*** Opening Stored data ***
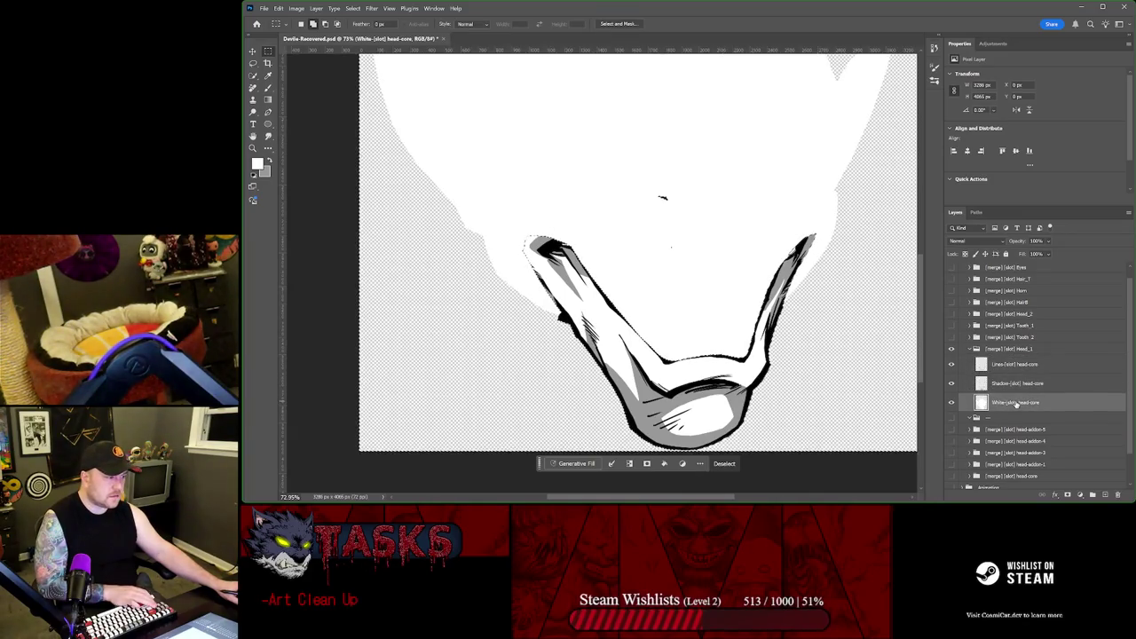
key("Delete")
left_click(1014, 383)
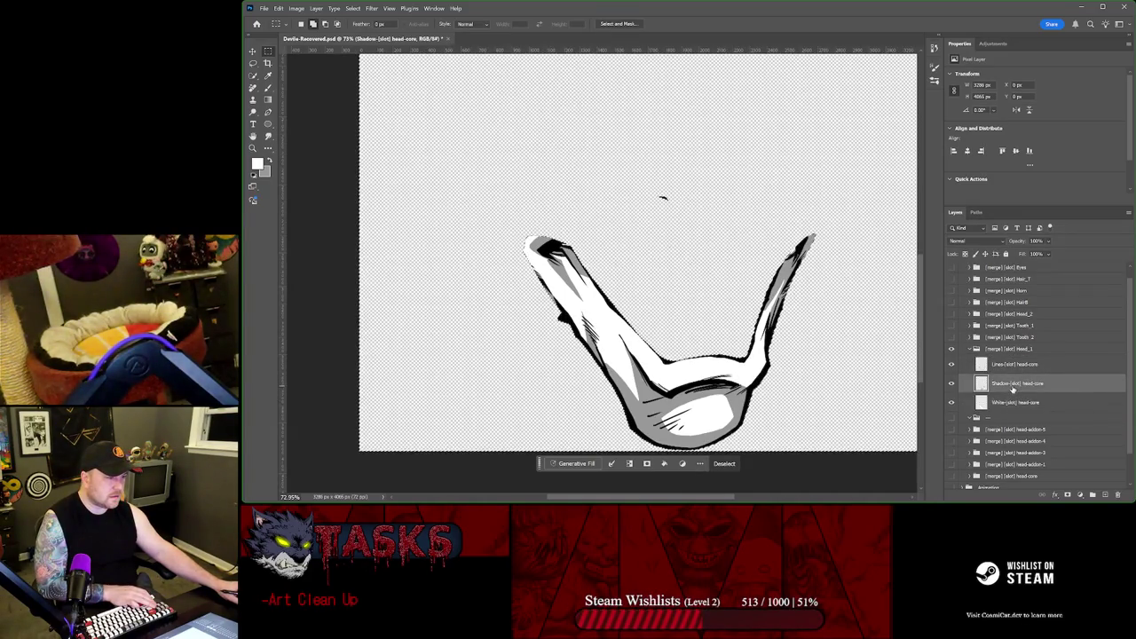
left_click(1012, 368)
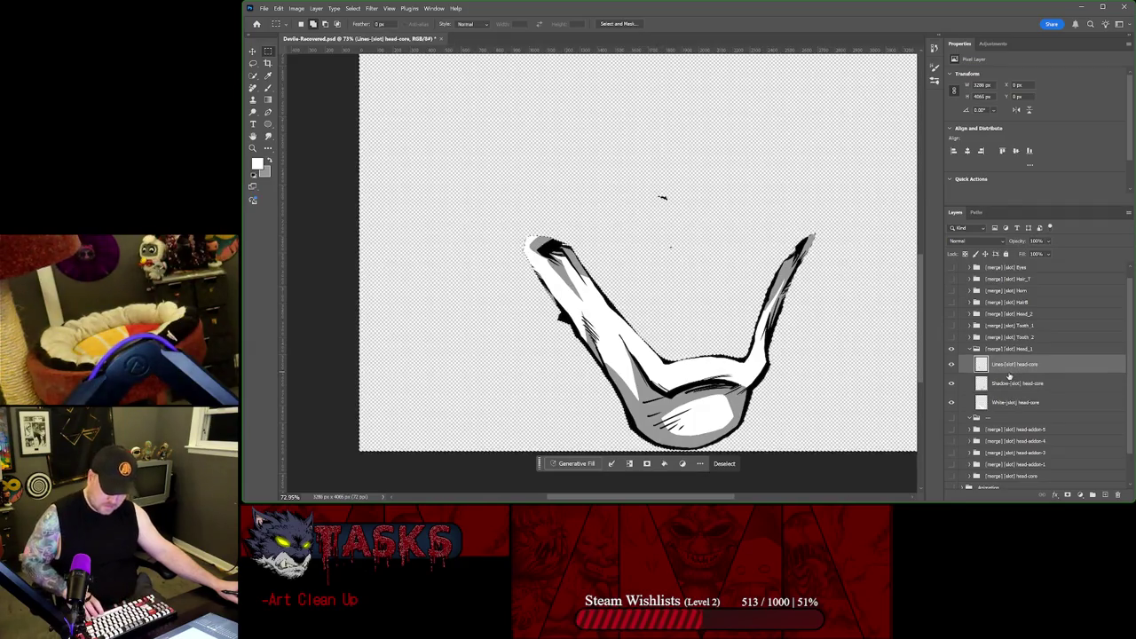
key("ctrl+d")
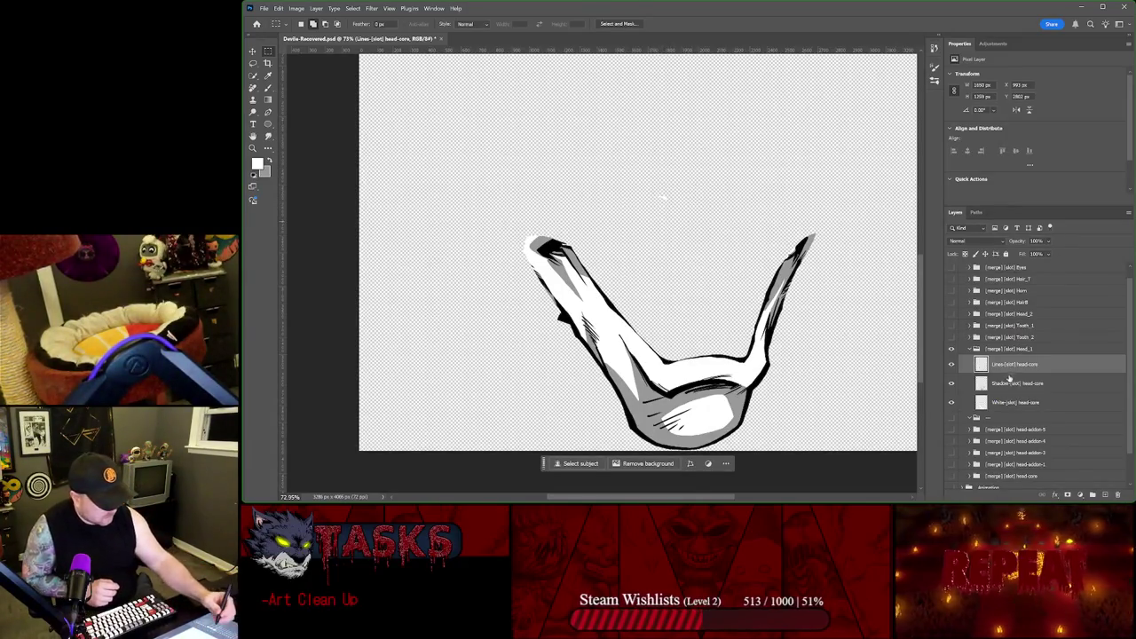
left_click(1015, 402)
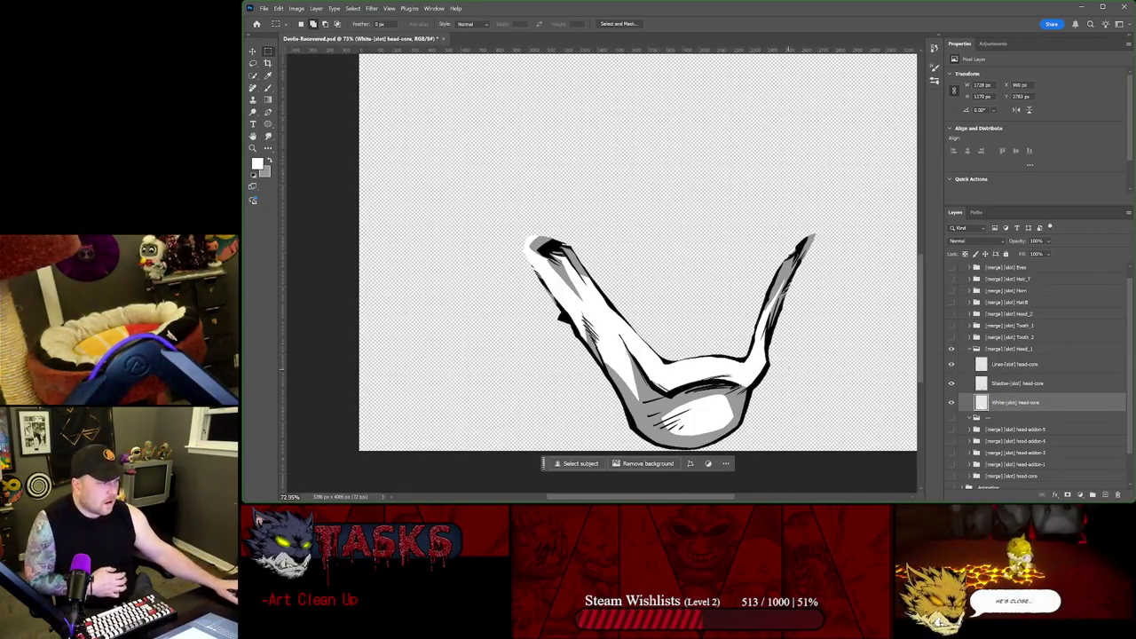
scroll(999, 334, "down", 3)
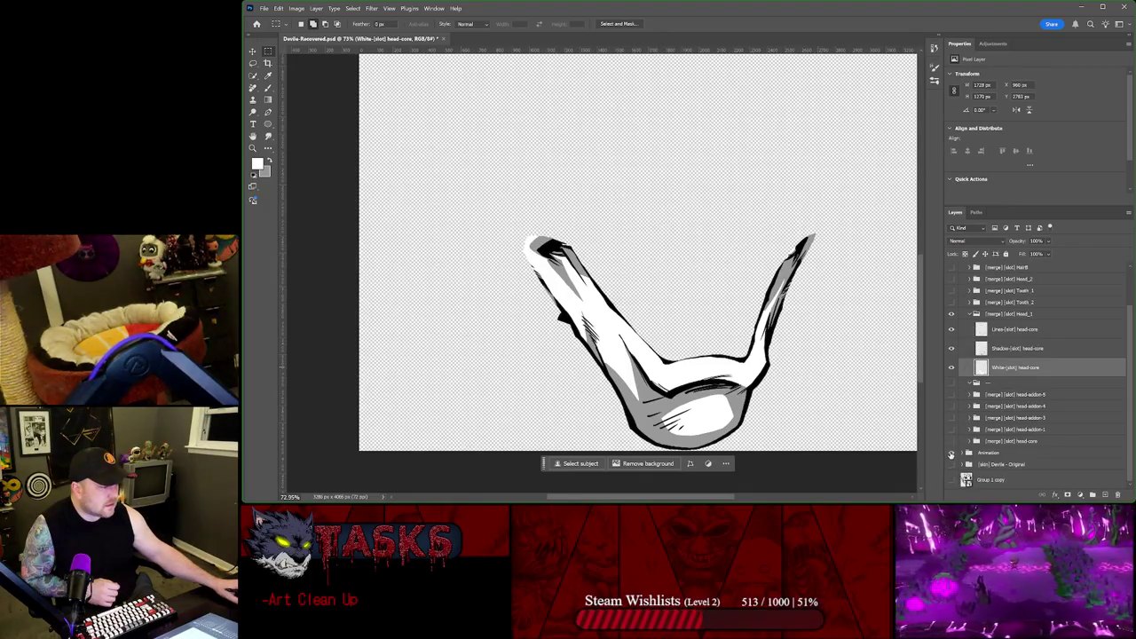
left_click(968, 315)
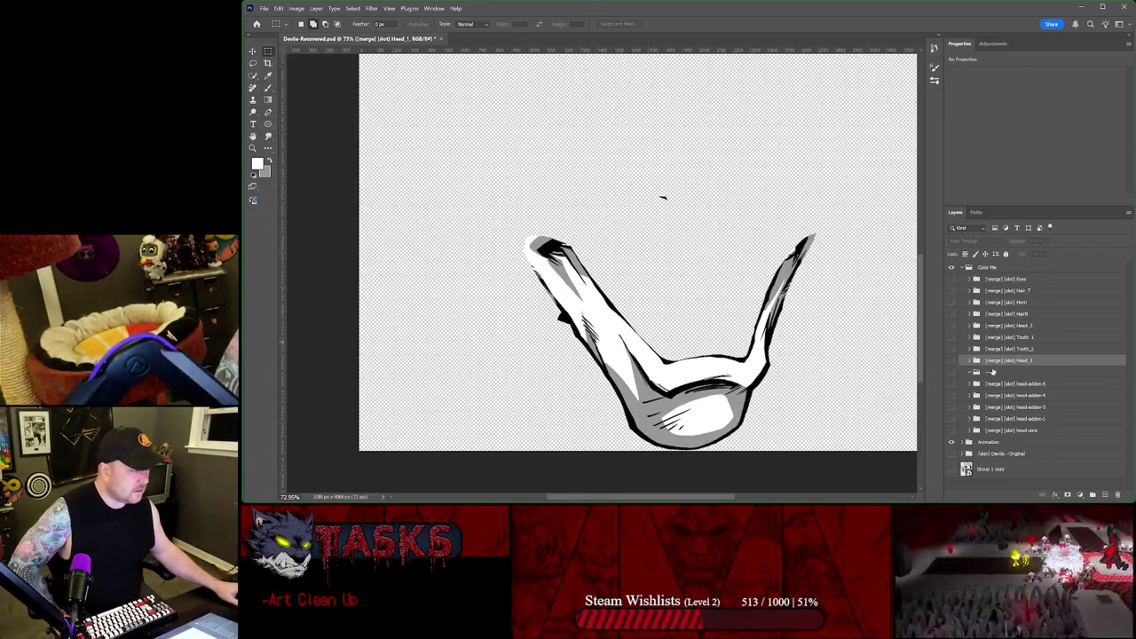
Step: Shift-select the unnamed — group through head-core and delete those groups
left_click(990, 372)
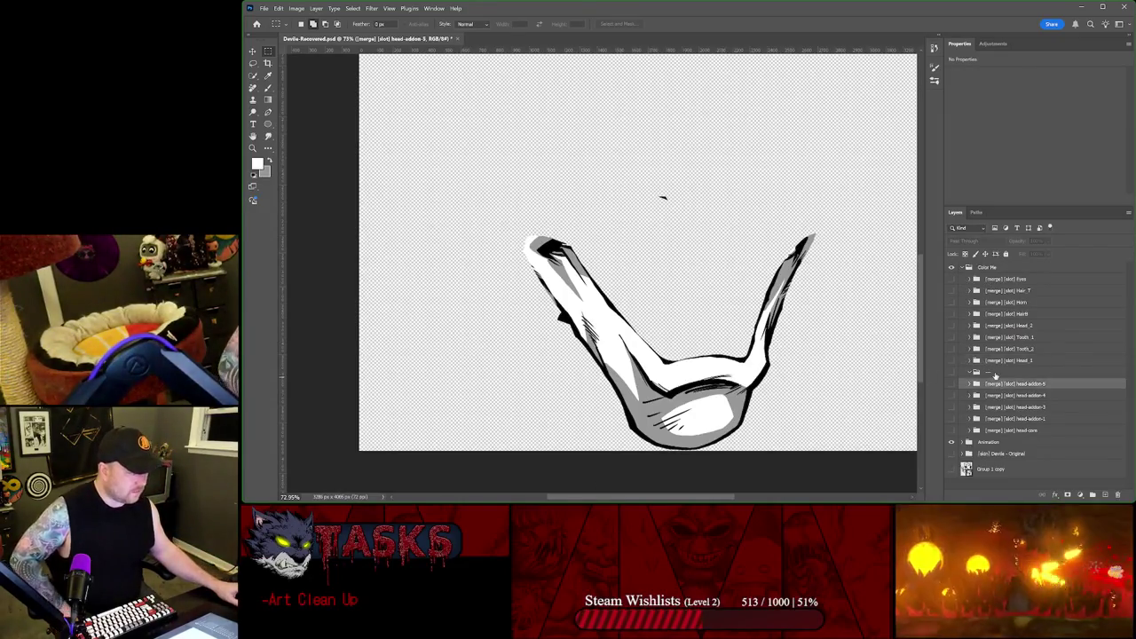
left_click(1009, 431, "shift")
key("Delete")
*** Closing Stored data ***
Task brief: An exact copy of the records is required. Pictures do not belong in it.

Answer to the problem:
key("Delete")
left_click(1014, 383)
left_click(1012, 368)
key("ctrl+d")
left_click(1015, 402)
scroll(999, 334, "down", 3)
left_click(968, 315)
Step: Shift-select the unnamed — group through head-core and delete those groups
left_click(990, 372)
left_click(1009, 431, "shift")
key("Delete")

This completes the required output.